Print the data exactly as it appears, keeping every word.

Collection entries
= Beginning of Section =

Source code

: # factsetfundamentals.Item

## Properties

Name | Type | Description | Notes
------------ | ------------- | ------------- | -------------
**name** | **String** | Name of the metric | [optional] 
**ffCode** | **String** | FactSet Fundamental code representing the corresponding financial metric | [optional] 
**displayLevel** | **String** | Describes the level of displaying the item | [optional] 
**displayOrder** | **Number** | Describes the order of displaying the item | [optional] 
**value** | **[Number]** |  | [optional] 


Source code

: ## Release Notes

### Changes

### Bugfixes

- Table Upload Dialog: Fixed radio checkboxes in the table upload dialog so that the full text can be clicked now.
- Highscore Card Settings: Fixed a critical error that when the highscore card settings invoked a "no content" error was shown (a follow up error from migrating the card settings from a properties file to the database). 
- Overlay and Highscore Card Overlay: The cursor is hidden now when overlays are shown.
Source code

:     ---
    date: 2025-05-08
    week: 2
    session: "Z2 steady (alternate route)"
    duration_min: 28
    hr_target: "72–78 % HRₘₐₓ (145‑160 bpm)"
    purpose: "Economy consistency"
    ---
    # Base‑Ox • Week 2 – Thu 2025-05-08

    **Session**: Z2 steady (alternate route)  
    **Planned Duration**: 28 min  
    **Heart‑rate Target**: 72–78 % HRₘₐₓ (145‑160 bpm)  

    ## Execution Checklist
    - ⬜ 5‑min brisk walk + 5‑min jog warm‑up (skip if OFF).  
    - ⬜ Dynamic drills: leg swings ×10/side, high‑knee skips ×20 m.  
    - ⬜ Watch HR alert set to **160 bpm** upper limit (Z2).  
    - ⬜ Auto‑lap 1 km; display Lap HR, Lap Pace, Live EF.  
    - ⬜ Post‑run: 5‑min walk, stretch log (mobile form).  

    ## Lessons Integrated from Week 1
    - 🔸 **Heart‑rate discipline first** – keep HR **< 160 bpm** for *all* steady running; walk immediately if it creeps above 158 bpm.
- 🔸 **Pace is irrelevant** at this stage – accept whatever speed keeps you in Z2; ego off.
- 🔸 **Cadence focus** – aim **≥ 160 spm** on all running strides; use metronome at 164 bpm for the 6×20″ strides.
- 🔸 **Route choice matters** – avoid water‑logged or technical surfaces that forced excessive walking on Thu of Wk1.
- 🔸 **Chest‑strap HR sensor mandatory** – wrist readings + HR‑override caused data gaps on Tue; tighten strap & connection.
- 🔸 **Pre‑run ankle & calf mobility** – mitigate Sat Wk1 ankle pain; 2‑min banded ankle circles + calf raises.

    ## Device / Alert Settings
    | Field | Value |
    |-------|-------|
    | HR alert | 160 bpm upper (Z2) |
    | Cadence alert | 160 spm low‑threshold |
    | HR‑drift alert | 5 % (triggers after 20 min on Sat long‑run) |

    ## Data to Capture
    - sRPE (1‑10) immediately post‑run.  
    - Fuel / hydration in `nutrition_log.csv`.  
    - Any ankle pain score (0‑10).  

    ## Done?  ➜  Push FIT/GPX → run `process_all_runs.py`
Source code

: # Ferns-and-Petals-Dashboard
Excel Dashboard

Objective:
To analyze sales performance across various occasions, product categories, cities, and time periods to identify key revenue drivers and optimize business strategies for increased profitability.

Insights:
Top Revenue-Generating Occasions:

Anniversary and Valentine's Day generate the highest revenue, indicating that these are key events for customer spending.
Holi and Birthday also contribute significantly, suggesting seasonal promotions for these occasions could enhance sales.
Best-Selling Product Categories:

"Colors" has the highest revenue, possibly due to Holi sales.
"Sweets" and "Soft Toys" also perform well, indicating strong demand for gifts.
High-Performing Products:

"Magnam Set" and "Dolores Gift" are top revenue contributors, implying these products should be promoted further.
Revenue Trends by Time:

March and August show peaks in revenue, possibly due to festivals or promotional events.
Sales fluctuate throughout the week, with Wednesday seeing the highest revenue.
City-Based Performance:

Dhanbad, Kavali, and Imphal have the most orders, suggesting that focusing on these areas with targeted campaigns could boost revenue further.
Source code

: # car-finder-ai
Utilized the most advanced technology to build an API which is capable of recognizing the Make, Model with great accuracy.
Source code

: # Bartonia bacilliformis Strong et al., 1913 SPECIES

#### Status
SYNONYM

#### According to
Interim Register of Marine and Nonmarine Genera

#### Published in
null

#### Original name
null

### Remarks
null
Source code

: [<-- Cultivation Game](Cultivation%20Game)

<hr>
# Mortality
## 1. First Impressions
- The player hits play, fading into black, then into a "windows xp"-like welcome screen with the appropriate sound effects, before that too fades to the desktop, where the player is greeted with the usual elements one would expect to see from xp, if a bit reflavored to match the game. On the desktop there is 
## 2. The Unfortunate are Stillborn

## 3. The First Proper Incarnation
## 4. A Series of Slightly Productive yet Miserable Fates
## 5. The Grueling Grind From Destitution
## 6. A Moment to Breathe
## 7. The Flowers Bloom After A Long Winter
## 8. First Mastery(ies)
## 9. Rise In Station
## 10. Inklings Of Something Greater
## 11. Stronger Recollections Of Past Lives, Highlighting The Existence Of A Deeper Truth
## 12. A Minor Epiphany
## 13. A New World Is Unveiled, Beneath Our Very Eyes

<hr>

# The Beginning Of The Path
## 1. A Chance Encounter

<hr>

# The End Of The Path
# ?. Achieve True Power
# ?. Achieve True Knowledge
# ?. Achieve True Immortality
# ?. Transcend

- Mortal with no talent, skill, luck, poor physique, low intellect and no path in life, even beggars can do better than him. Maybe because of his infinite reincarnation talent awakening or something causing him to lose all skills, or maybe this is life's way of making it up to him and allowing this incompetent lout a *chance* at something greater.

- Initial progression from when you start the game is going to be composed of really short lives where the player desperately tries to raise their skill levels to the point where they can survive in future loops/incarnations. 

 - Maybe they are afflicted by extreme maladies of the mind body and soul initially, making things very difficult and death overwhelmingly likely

= End of Section =

* Task result
Source code

: # factsetfundamentals.Item

## Properties

Name | Type | Description | Notes
------------ | ------------- | ------------- | -------------
**name** | **String** | Name of the metric | [optional] 
**ffCode** | **String** | FactSet Fundamental code representing the corresponding financial metric | [optional] 
**displayLevel** | **String** | Describes the level of displaying the item | [optional] 
**displayOrder** | **Number** | Describes the order of displaying the item | [optional] 
**value** | **[Number]** |  | [optional] 


Source code

: ## Release Notes

### Changes

### Bugfixes

- Table Upload Dialog: Fixed radio checkboxes in the table upload dialog so that the full text can be clicked now.
- Highscore Card Settings: Fixed a critical error that when the highscore card settings invoked a "no content" error was shown (a follow up error from migrating the card settings from a properties file to the database). 
- Overlay and Highscore Card Overlay: The cursor is hidden now when overlays are shown.
Source code

:     ---
    date: 2025-05-08
    week: 2
    session: "Z2 steady (alternate route)"
    duration_min: 28
    hr_target: "72–78 % HRₘₐₓ (145‑160 bpm)"
    purpose: "Economy consistency"
    ---
    # Base‑Ox • Week 2 – Thu 2025-05-08

    **Session**: Z2 steady (alternate route)  
    **Planned Duration**: 28 min  
    **Heart‑rate Target**: 72–78 % HRₘₐₓ (145‑160 bpm)  

    ## Execution Checklist
    - ⬜ 5‑min brisk walk + 5‑min jog warm‑up (skip if OFF).  
    - ⬜ Dynamic drills: leg swings ×10/side, high‑knee skips ×20 m.  
    - ⬜ Watch HR alert set to **160 bpm** upper limit (Z2).  
    - ⬜ Auto‑lap 1 km; display Lap HR, Lap Pace, Live EF.  
    - ⬜ Post‑run: 5‑min walk, stretch log (mobile form).  

    ## Lessons Integrated from Week 1
    - 🔸 **Heart‑rate discipline first** – keep HR **< 160 bpm** for *all* steady running; walk immediately if it creeps above 158 bpm.
- 🔸 **Pace is irrelevant** at this stage – accept whatever speed keeps you in Z2; ego off.
- 🔸 **Cadence focus** – aim **≥ 160 spm** on all running strides; use metronome at 164 bpm for the 6×20″ strides.
- 🔸 **Route choice matters** – avoid water‑logged or technical surfaces that forced excessive walking on Thu of Wk1.
- 🔸 **Chest‑strap HR sensor mandatory** – wrist readings + HR‑override caused data gaps on Tue; tighten strap & connection.
- 🔸 **Pre‑run ankle & calf mobility** – mitigate Sat Wk1 ankle pain; 2‑min banded ankle circles + calf raises.

    ## Device / Alert Settings
    | Field | Value |
    |-------|-------|
    | HR alert | 160 bpm upper (Z2) |
    | Cadence alert | 160 spm low‑threshold |
    | HR‑drift alert | 5 % (triggers after 20 min on Sat long‑run) |

    ## Data to Capture
    - sRPE (1‑10) immediately post‑run.  
    - Fuel / hydration in `nutrition_log.csv`.  
    - Any ankle pain score (0‑10).  

    ## Done?  ➜  Push FIT/GPX → run `process_all_runs.py`
Source code

: # Ferns-and-Petals-Dashboard
Excel Dashboard

Objective:
To analyze sales performance across various occasions, product categories, cities, and time periods to identify key revenue drivers and optimize business strategies for increased profitability.

Insights:
Top Revenue-Generating Occasions:

Anniversary and Valentine's Day generate the highest revenue, indicating that these are key events for customer spending.
Holi and Birthday also contribute significantly, suggesting seasonal promotions for these occasions could enhance sales.
Best-Selling Product Categories:

"Colors" has the highest revenue, possibly due to Holi sales.
"Sweets" and "Soft Toys" also perform well, indicating strong demand for gifts.
High-Performing Products:

"Magnam Set" and "Dolores Gift" are top revenue contributors, implying these products should be promoted further.
Revenue Trends by Time:

March and August show peaks in revenue, possibly due to festivals or promotional events.
Sales fluctuate throughout the week, with Wednesday seeing the highest revenue.
City-Based Performance:

Dhanbad, Kavali, and Imphal have the most orders, suggesting that focusing on these areas with targeted campaigns could boost revenue further.
Source code

: # car-finder-ai
Utilized the most advanced technology to build an API which is capable of recognizing the Make, Model with great accuracy.
Source code

: # Bartonia bacilliformis Strong et al., 1913 SPECIES

#### Status
SYNONYM

#### According to
Interim Register of Marine and Nonmarine Genera

#### Published in
null

#### Original name
null

### Remarks
null
Source code

: [<-- Cultivation Game](Cultivation%20Game)

<hr>
# Mortality
## 1. First Impressions
- The player hits play, fading into black, then into a "windows xp"-like welcome screen with the appropriate sound effects, before that too fades to the desktop, where the player is greeted with the usual elements one would expect to see from xp, if a bit reflavored to match the game. On the desktop there is 
## 2. The Unfortunate are Stillborn

## 3. The First Proper Incarnation
## 4. A Series of Slightly Productive yet Miserable Fates
## 5. The Grueling Grind From Destitution
## 6. A Moment to Breathe
## 7. The Flowers Bloom After A Long Winter
## 8. First Mastery(ies)
## 9. Rise In Station
## 10. Inklings Of Something Greater
## 11. Stronger Recollections Of Past Lives, Highlighting The Existence Of A Deeper Truth
## 12. A Minor Epiphany
## 13. A New World Is Unveiled, Beneath Our Very Eyes

<hr>

# The Beginning Of The Path
## 1. A Chance Encounter

<hr>

# The End Of The Path
# ?. Achieve True Power
# ?. Achieve True Knowledge
# ?. Achieve True Immortality
# ?. Transcend

- Mortal with no talent, skill, luck, poor physique, low intellect and no path in life, even beggars can do better than him. Maybe because of his infinite reincarnation talent awakening or something causing him to lose all skills, or maybe this is life's way of making it up to him and allowing this incompetent lout a *chance* at something greater.

- Initial progression from when you start the game is going to be composed of really short lives where the player desperately tries to raise their skill levels to the point where they can survive in future loops/incarnations. 

 - Maybe they are afflicted by extreme maladies of the mind body and soul initially, making things very difficult and death overwhelmingly likely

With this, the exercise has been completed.